Oct 23, 2006
Hello Dr. Young:
First off thank you so much for you and all the other doctors who spend their time answering these questions.
I have been hiv+ since 11/98 which turned to aids in 10/06 with complications. I was on Truvada, Zithromax, Bactrim and Kaletra. If I was just to take Truvada which I tolerate pretty ok (except the bathroom stuff) will that be enough? I have resisted for a long time to start any meds as I am not very good at remembering I need to take them, plus I hate taking any pills. I had a wonderful doctor in Virgnia but now I have moved to a very small town in a very small population state where there are no hiv docs let alone ones informed very well in aids Cost is also a major factor as the ADAP program where I live has a very long waiting list (and because last year up till October I worked so my last years income disqualifies me from the drug company free drugs)..Currently because of my aids dementia and other complications I am unable to work and my only income is social security disability (and not that much!) So because of cost I can only at least obtain Truvada at a somewhat reduced cost and am hoping that will be enough for awhile anyway. In October 2005 my cd4 was 32 and viral load over 500k, last test was in June 2006 was cd4 205 and vl 6000, but that was when I was on all 4 meds which I have not been on now for about 2 1/2 months...only Truvada.
I am between a rock and a hard place and at times I feel it is time to throw in the towl and let nature take its course. (I am on Lexapro for depression but it has not been working plus I cannot afford it anyway...geez, keeps getting better!)
Thank you Dr.
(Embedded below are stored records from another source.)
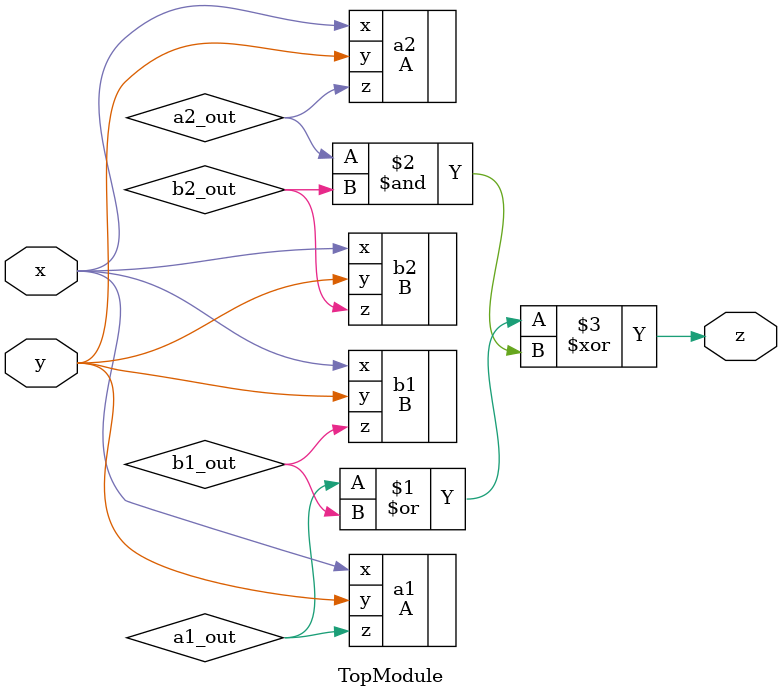
<source format=sv>

module TopModule (
  input x,
  input y,
  output z
);
assign z = (a1_out | b1_out) ^ (a2_out & b2_out);

wire a1_out, a2_out, b1_out, b2_out;

A a1 (
    .x(x),
    .y(y),
    .z(a1_out)
);

A a2 (
    .x(x),
    .y(y),
    .z(a2_out)
);

B b1 (
    .x(x),
    .y(y),
    .z(b1_out)
);

B b2 (
    .x(x),
    .y(y),
    .z(b2_out)
);

endmodule

</source>
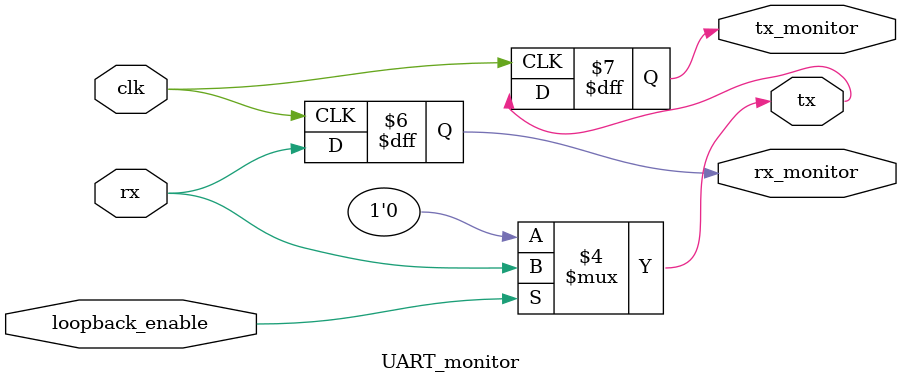
<source format=v>
`timescale 1ns / 1ps


module UART_monitor(
    input wire clk,
    input wire rx,
    input wire loopback_enable,
    output reg tx,
    output reg rx_monitor,
    output reg tx_monitor
    );
    
    always@*
    begin
        if(loopback_enable) tx = rx;
        else tx = 0;
    end
    
    always@(posedge clk) 
    begin
        rx_monitor <= rx;
        tx_monitor <= tx;
    end
    
endmodule

</source>
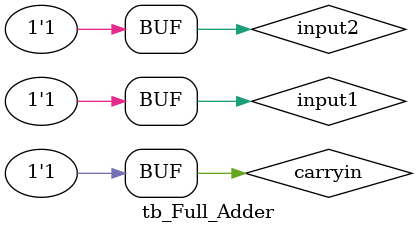
<source format=v>
`timescale 1ns / 1ps

module tb_Full_Adder;

reg input1;
reg input2;
reg carryin;
 
wire out;
wire carryout;
 
Full_Adder uut (
.x(input1),
.y(input2),
.z(carryin),
.s(out),
.c(carryout)
);
 
initial
begin
input1 = 0;
input2 = 0;
carryin = 0;
#50; input1 = 1;
#50; input2 = 1;
#50; input1 = 0;
#50; carryin = 1;
#50; input2 = 0;
#50; input1 = 1; 
#50; input2 = 1;
#50;
end
  
endmodule

</source>
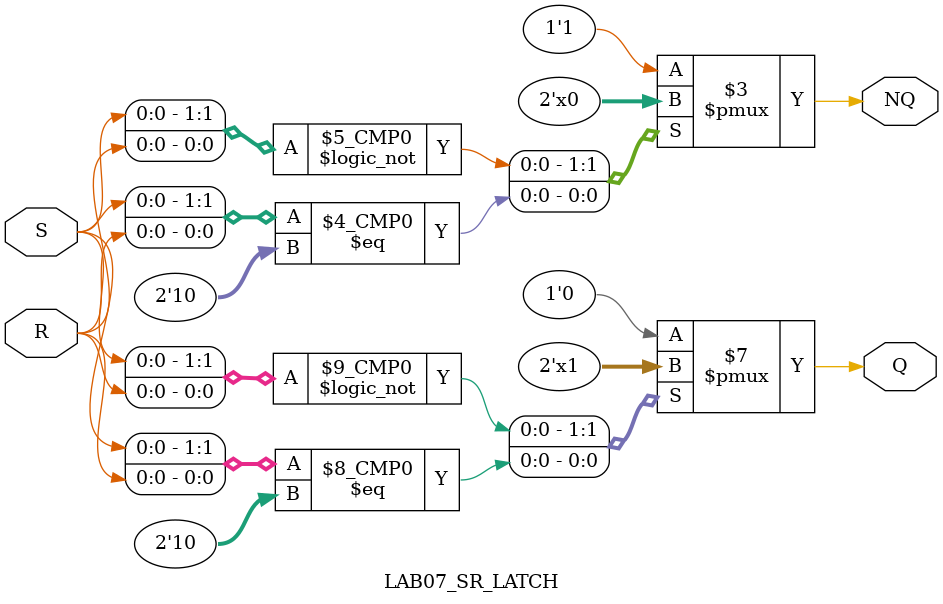
<source format=v>
module LAB07_SR_LATCH(
	S,R,Q,NQ
);

input S,R;
output reg Q,NQ;

always @(S, R) begin
	
	case({S,R})
		2'b00 : begin
			Q <= Q;
			NQ <= NQ;
		end
		2'b01 : begin
			Q <= 0;
			NQ <= 1;
		end
		2'b10 : begin
			Q <= 1;
			NQ <= 0;
		end
		default : begin
			Q <= 0;
			NQ <= 1;
		end
	endcase
end

endmodule
</source>
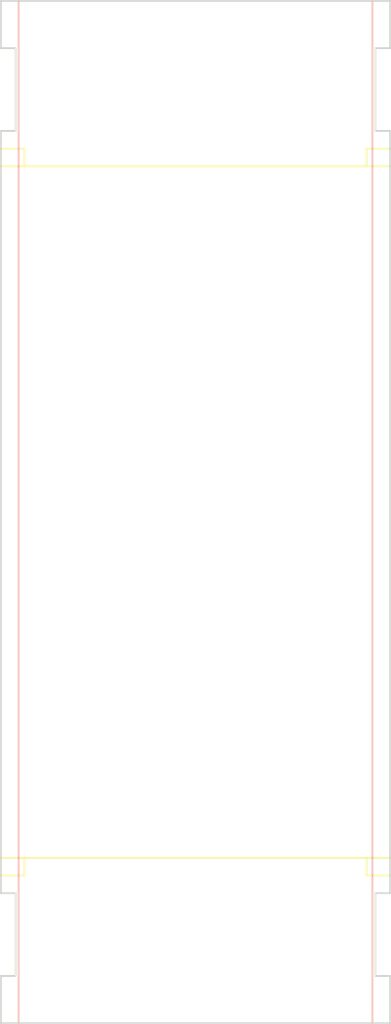
<source format=kicad_pcb>
(kicad_pcb (version 4) (host pcbnew "(2014-07-12 BZR 4289 GOST-COMMITTERS)-product")

  (general
    (links 0)
    (no_connects 0)
    (area 99.924999 49.924999 133.075001 136.575001)
    (thickness 1.6)
    (drawings 33)
    (tracks 0)
    (zones 0)
    (modules 0)
    (nets 1)
  )

  (page A4)
  (layers
    (0 F.Cu signal)
    (31 B.Cu signal)
    (36 B.SilkS user)
    (37 F.SilkS user)
    (38 B.Mask user)
    (39 F.Mask user)
    (40 Dwgs.User user)
    (44 Edge.Cuts user)
  )

  (setup
    (last_trace_width 0.2)
    (trace_clearance 0.2)
    (zone_clearance 0.3)
    (zone_45_only no)
    (trace_min 0.2)
    (segment_width 0.15)
    (edge_width 0.15)
    (via_size 0.9)
    (via_drill 0.4)
    (via_min_size 0.7)
    (via_min_drill 0.3)
    (uvia_size 0.7)
    (uvia_drill 0.3)
    (uvias_allowed no)
    (uvia_min_size 0.508)
    (uvia_min_drill 0.127)
    (pcb_text_width 0.3)
    (pcb_text_size 1.5 1.5)
    (mod_edge_width 0.15)
    (mod_text_size 1.5 1.5)
    (mod_text_width 0.15)
    (pad_size 3.3 3.3)
    (pad_drill 3.3)
    (pad_to_mask_clearance 0.2)
    (aux_axis_origin 133 136.5)
    (grid_origin 100 50)
    (visible_elements 7FFFFF7F)
    (pcbplotparams
      (layerselection 0x010f0_80000001)
      (usegerberextensions true)
      (gerberprecision 5)
      (excludeedgelayer true)
      (linewidth 0.150000)
      (plotframeref false)
      (viasonmask false)
      (mode 1)
      (useauxorigin false)
      (hpglpennumber 1)
      (hpglpenspeed 20)
      (hpglpendiameter 15)
      (hpglpenoverlay 2)
      (psnegative false)
      (psa4output false)
      (plotreference true)
      (plotvalue true)
      (plotinvisibletext false)
      (padsonsilk false)
      (subtractmaskfromsilk false)
      (outputformat 1)
      (mirror false)
      (drillshape 0)
      (scaleselection 1)
      (outputdirectory Gerber/))
  )

  (net 0 "")

  (net_class Default "Это класс цепей по умолчанию."
    (clearance 0.2)
    (trace_width 0.2)
    (via_dia 0.9)
    (via_drill 0.4)
    (uvia_dia 0.7)
    (uvia_drill 0.3)
  )

  (net_class wide ""
    (clearance 0.2)
    (trace_width 0.5)
    (via_dia 0.9)
    (via_drill 0.4)
    (uvia_dia 0.7)
    (uvia_drill 0.3)
  )

  (net_class "wide wide" ""
    (clearance 0.2)
    (trace_width 1)
    (via_dia 0.9)
    (via_drill 0.4)
    (uvia_dia 0.7)
    (uvia_drill 0.3)
  )

  (gr_line (start 102 62.5) (end 102 64) (angle 90) (layer F.SilkS) (width 0.15) (tstamp 5A366CA2))
  (gr_line (start 100 62.5) (end 102 62.5) (angle 90) (layer F.SilkS) (width 0.15) (tstamp 5A366CAA))
  (gr_line (start 131 62.5) (end 131 64) (angle 90) (layer F.SilkS) (width 0.15))
  (gr_line (start 133 62.5) (end 131 62.5) (angle 90) (layer F.SilkS) (width 0.15))
  (gr_line (start 131 124) (end 131 122.5) (angle 90) (layer F.SilkS) (width 0.15))
  (gr_line (start 133 124) (end 131 124) (angle 90) (layer F.SilkS) (width 0.15))
  (gr_line (start 102 124) (end 100 124) (angle 90) (layer F.SilkS) (width 0.15))
  (gr_line (start 102 122.5) (end 102 124) (angle 90) (layer F.SilkS) (width 0.15))
  (gr_line (start 101.5 50) (end 101.5 136.5) (angle 90) (layer B.SilkS) (width 0.15) (tstamp 5A366C9C))
  (gr_line (start 131.5 136.5) (end 131.5 50) (angle 90) (layer B.SilkS) (width 0.15))
  (gr_line (start 100 93.25) (end 133 93.25) (angle 90) (layer Dwgs.User) (width 0.15))
  (gr_line (start 133 122.5) (end 100 122.5) (angle 90) (layer F.SilkS) (width 0.15))
  (gr_line (start 133 64) (end 100 64) (angle 90) (layer F.SilkS) (width 0.15) (tstamp 5A366CAF))
  (gr_line (start 133 54) (end 131.75 54) (angle 90) (layer Edge.Cuts) (width 0.15) (tstamp 5A05C400))
  (gr_line (start 131.75 54) (end 131.75 61) (angle 90) (layer Edge.Cuts) (width 0.15) (tstamp 5A05C401))
  (gr_line (start 131.75 61) (end 133 61) (angle 90) (layer Edge.Cuts) (width 0.15) (tstamp 5A05C402))
  (gr_line (start 133 54) (end 133 50) (angle 90) (layer Edge.Cuts) (width 0.15) (tstamp 5A05C403))
  (gr_line (start 133 136.5) (end 133 132.5) (angle 90) (layer Edge.Cuts) (width 0.15) (tstamp 5A05C404))
  (gr_line (start 133 132.5) (end 131.75 132.5) (angle 90) (layer Edge.Cuts) (width 0.15) (tstamp 5A05C405))
  (gr_line (start 131.75 132.5) (end 131.75 125.5) (angle 90) (layer Edge.Cuts) (width 0.15) (tstamp 5A05C406))
  (gr_line (start 131.75 125.5) (end 133 125.5) (angle 90) (layer Edge.Cuts) (width 0.15) (tstamp 5A05C407))
  (gr_line (start 133 125.5) (end 133 61) (angle 90) (layer Edge.Cuts) (width 0.15) (tstamp 5A05C408))
  (gr_line (start 100 50) (end 133 50) (angle 90) (layer Edge.Cuts) (width 0.15) (tstamp 5A05C409))
  (gr_line (start 100 136.5) (end 133 136.5) (angle 90) (layer Edge.Cuts) (width 0.15) (tstamp 5A05C40A))
  (gr_line (start 100 61) (end 100 125.5) (angle 90) (layer Edge.Cuts) (width 0.15) (tstamp 5A05C40B))
  (gr_line (start 101.25 61) (end 100 61) (angle 90) (layer Edge.Cuts) (width 0.15) (tstamp 5A05C40C))
  (gr_line (start 101.25 54) (end 101.25 61) (angle 90) (layer Edge.Cuts) (width 0.15) (tstamp 5A05C40D))
  (gr_line (start 100 54) (end 101.25 54) (angle 90) (layer Edge.Cuts) (width 0.15) (tstamp 5A05C40E))
  (gr_line (start 100 50) (end 100 54) (angle 90) (layer Edge.Cuts) (width 0.15) (tstamp 5A05C40F))
  (gr_line (start 100 132.5) (end 100 136.5) (angle 90) (layer Edge.Cuts) (width 0.15) (tstamp 5A05C410))
  (gr_line (start 101.25 125.5) (end 100 125.5) (angle 90) (layer Edge.Cuts) (width 0.15) (tstamp 5A05C411))
  (gr_line (start 101.25 132.5) (end 101.25 125.5) (angle 90) (layer Edge.Cuts) (width 0.15) (tstamp 5A05C412))
  (gr_line (start 100 132.5) (end 101.25 132.5) (angle 90) (layer Edge.Cuts) (width 0.15) (tstamp 5A05C413))

)

</source>
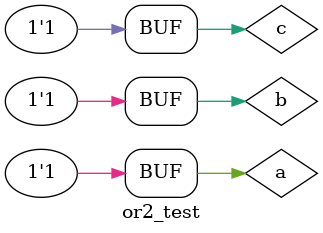
<source format=v>
module or2_test;
reg a,b;
wire c;
or or2_test(c,a,b);
initial
begin
#000 a=0;b=0;
#100 a=0;b=1;
#100 a=1;b=0;
#100 a=1;b=1;
end 
initial
begin
$monitor($time,"a=%b,b=%b,c=%b",a,b,c);
end
initial 
begin 
$dumpfile("or2_test.vcd");
$dumpvars(0,or2_test);
end
endmodule
</source>
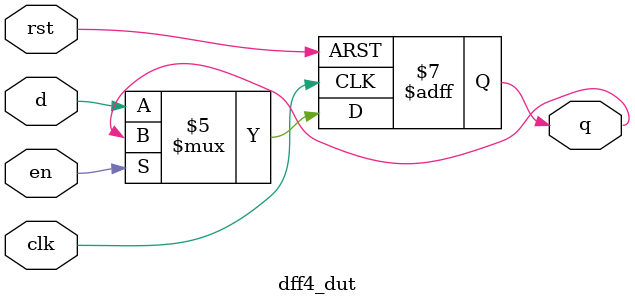
<source format=v>
module dff4_dut(d, clk, rst, en, q);
input d, clk, rst, en;
output q;
wire d, clk, rst, en;
reg q;

always@(posedge clk or negedge rst)
begin
    if(rst == 0)
    begin
    q <= 0;
    end
    else
    begin
        if(en == 1)
        begin
            q <= q;
        end
        else
        begin
            q <= d;
        end
    end
end
endmodule

</source>
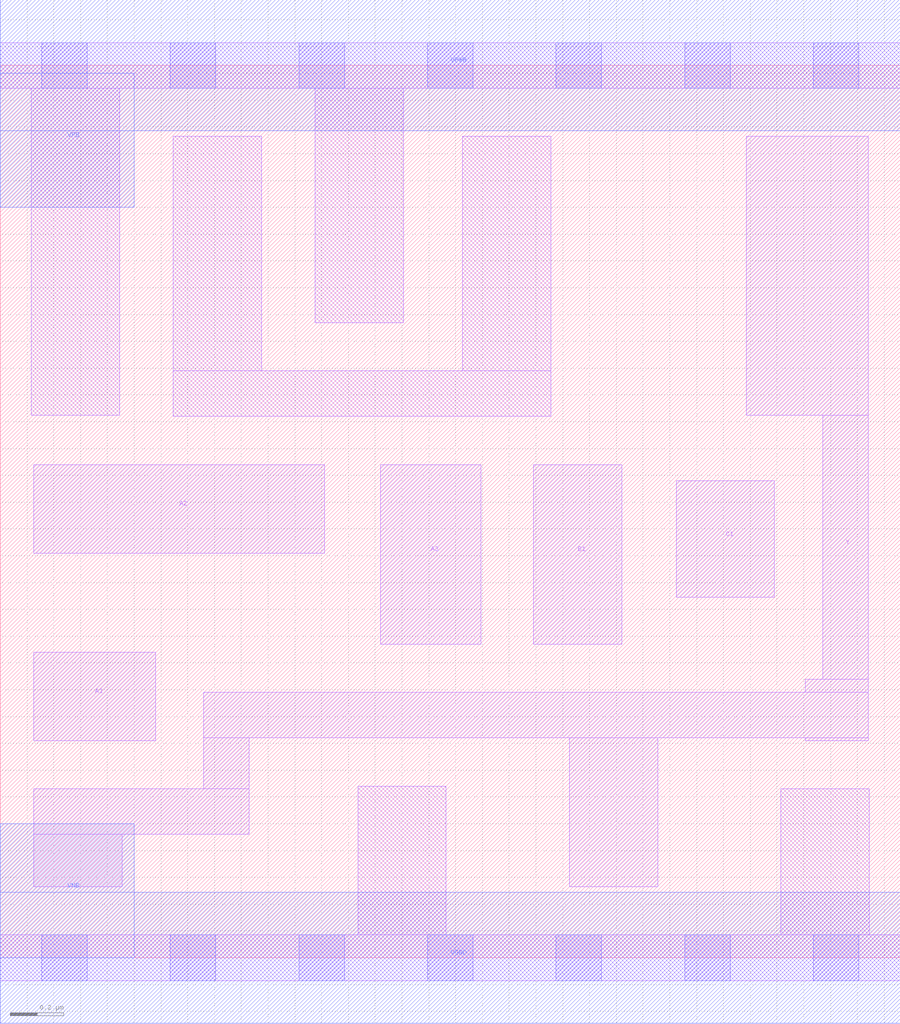
<source format=lef>
# Copyright 2020 The SkyWater PDK Authors
#
# Licensed under the Apache License, Version 2.0 (the "License");
# you may not use this file except in compliance with the License.
# You may obtain a copy of the License at
#
#     https://www.apache.org/licenses/LICENSE-2.0
#
# Unless required by applicable law or agreed to in writing, software
# distributed under the License is distributed on an "AS IS" BASIS,
# WITHOUT WARRANTIES OR CONDITIONS OF ANY KIND, either express or implied.
# See the License for the specific language governing permissions and
# limitations under the License.
#
# SPDX-License-Identifier: Apache-2.0

VERSION 5.5 ;
NAMESCASESENSITIVE ON ;
BUSBITCHARS "[]" ;
DIVIDERCHAR "/" ;
MACRO sky130_fd_sc_lp__a311oi_lp
  CLASS CORE ;
  SOURCE USER ;
  ORIGIN  0.000000  0.000000 ;
  SIZE  3.360000 BY  3.330000 ;
  SYMMETRY X Y R90 ;
  SITE unit ;
  PIN A1
    ANTENNAGATEAREA  0.313000 ;
    DIRECTION INPUT ;
    USE SIGNAL ;
    PORT
      LAYER li1 ;
        RECT 0.125000 0.810000 0.580000 1.140000 ;
    END
  END A1
  PIN A2
    ANTENNAGATEAREA  0.313000 ;
    DIRECTION INPUT ;
    USE SIGNAL ;
    PORT
      LAYER li1 ;
        RECT 0.125000 1.510000 1.210000 1.840000 ;
    END
  END A2
  PIN A3
    ANTENNAGATEAREA  0.313000 ;
    DIRECTION INPUT ;
    USE SIGNAL ;
    PORT
      LAYER li1 ;
        RECT 1.420000 1.170000 1.795000 1.840000 ;
    END
  END A3
  PIN B1
    ANTENNAGATEAREA  0.376000 ;
    DIRECTION INPUT ;
    USE SIGNAL ;
    PORT
      LAYER li1 ;
        RECT 1.990000 1.170000 2.320000 1.840000 ;
    END
  END B1
  PIN C1
    ANTENNAGATEAREA  0.376000 ;
    DIRECTION INPUT ;
    USE SIGNAL ;
    PORT
      LAYER li1 ;
        RECT 2.525000 1.345000 2.890000 1.780000 ;
    END
  END C1
  PIN Y
    ANTENNADIFFAREA  0.522300 ;
    DIRECTION OUTPUT ;
    USE SIGNAL ;
    PORT
      LAYER li1 ;
        RECT 0.125000 0.265000 0.455000 0.460000 ;
        RECT 0.125000 0.460000 0.930000 0.630000 ;
        RECT 0.760000 0.630000 0.930000 0.820000 ;
        RECT 0.760000 0.820000 3.240000 0.990000 ;
        RECT 2.125000 0.265000 2.455000 0.820000 ;
        RECT 2.785000 2.025000 3.240000 3.065000 ;
        RECT 3.005000 0.810000 3.240000 0.820000 ;
        RECT 3.005000 0.990000 3.240000 1.040000 ;
        RECT 3.070000 1.040000 3.240000 2.025000 ;
    END
  END Y
  PIN VGND
    DIRECTION INOUT ;
    USE GROUND ;
    PORT
      LAYER met1 ;
        RECT 0.000000 -0.245000 3.360000 0.245000 ;
    END
  END VGND
  PIN VNB
    DIRECTION INOUT ;
    USE GROUND ;
    PORT
    END
  END VNB
  PIN VPB
    DIRECTION INOUT ;
    USE POWER ;
    PORT
    END
  END VPB
  PIN VNB
    DIRECTION INOUT ;
    USE GROUND ;
    PORT
      LAYER met1 ;
        RECT 0.000000 0.000000 0.500000 0.500000 ;
    END
  END VNB
  PIN VPB
    DIRECTION INOUT ;
    USE POWER ;
    PORT
      LAYER met1 ;
        RECT 0.000000 2.800000 0.500000 3.300000 ;
    END
  END VPB
  PIN VPWR
    DIRECTION INOUT ;
    USE POWER ;
    PORT
      LAYER met1 ;
        RECT 0.000000 3.085000 3.360000 3.575000 ;
    END
  END VPWR
  OBS
    LAYER li1 ;
      RECT 0.000000 -0.085000 3.360000 0.085000 ;
      RECT 0.000000  3.245000 3.360000 3.415000 ;
      RECT 0.115000  2.025000 0.445000 3.245000 ;
      RECT 0.645000  2.020000 2.055000 2.190000 ;
      RECT 0.645000  2.190000 0.975000 3.065000 ;
      RECT 1.175000  2.370000 1.505000 3.245000 ;
      RECT 1.335000  0.085000 1.665000 0.640000 ;
      RECT 1.725000  2.190000 2.055000 3.065000 ;
      RECT 2.915000  0.085000 3.245000 0.630000 ;
    LAYER mcon ;
      RECT 0.155000 -0.085000 0.325000 0.085000 ;
      RECT 0.155000  3.245000 0.325000 3.415000 ;
      RECT 0.635000 -0.085000 0.805000 0.085000 ;
      RECT 0.635000  3.245000 0.805000 3.415000 ;
      RECT 1.115000 -0.085000 1.285000 0.085000 ;
      RECT 1.115000  3.245000 1.285000 3.415000 ;
      RECT 1.595000 -0.085000 1.765000 0.085000 ;
      RECT 1.595000  3.245000 1.765000 3.415000 ;
      RECT 2.075000 -0.085000 2.245000 0.085000 ;
      RECT 2.075000  3.245000 2.245000 3.415000 ;
      RECT 2.555000 -0.085000 2.725000 0.085000 ;
      RECT 2.555000  3.245000 2.725000 3.415000 ;
      RECT 3.035000 -0.085000 3.205000 0.085000 ;
      RECT 3.035000  3.245000 3.205000 3.415000 ;
  END
END sky130_fd_sc_lp__a311oi_lp
END LIBRARY

</source>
Young for you help and insight..I will be forever grateful.
| Response from Dr. Young
Thank you for your post and questions.
I would do everything that I could to convince you that taking tenfovoir/FTC (Truvada) alone was a bad idea.
Dual nucleoside therapies were tried and failed terribly in the early 1990s. The consequence of this strategy was many HIVers with multidrug resistant virus and progression to AIDS.
It would be best not to take any HIV medications at this juncture, rather than 2.
Your state's ADAP waitlist makes me sick with concern about the risk to loss of access to care and medications that American's face. Let us know which state you live in, perhaps we can inquire about alternatives (you're welcome to drop me a email directly at TheBody.com if you'd like).
Do talk to your AIDS service organization or case manager in your new state. If your current income qualifies, this should be sufficient for patient assistance (most don't require last year's income, as I understand).
So, write us back, let us know how you're doing.